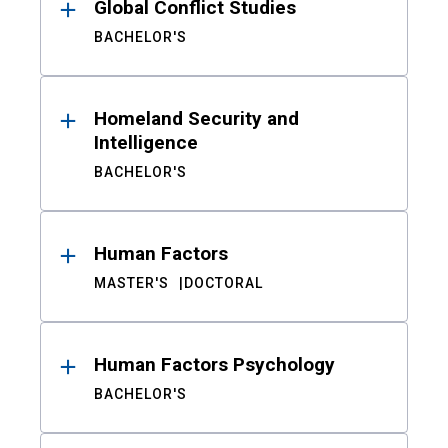
Global Conflict Studies
BACHELOR'S
Homeland Security and
Intelligence
BACHELOR'S
Human Factors
MASTER'S
DOCTORAL
Human Factors Psychology
BACHELOR'S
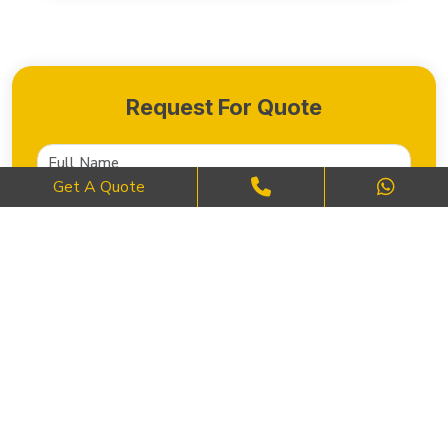
Request For Quote
Get A Quote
============
◆ What you should do
If a record contains a picture, omit the picture and repeat everything else exactly.

◆ Solution to this task
Global Conflict Studies
BACHELOR'S
Homeland Security and
Intelligence
BACHELOR'S
Human Factors
MASTER'S
DOCTORAL
Human Factors Psychology
BACHELOR'S
Request For Quote
Get A Quote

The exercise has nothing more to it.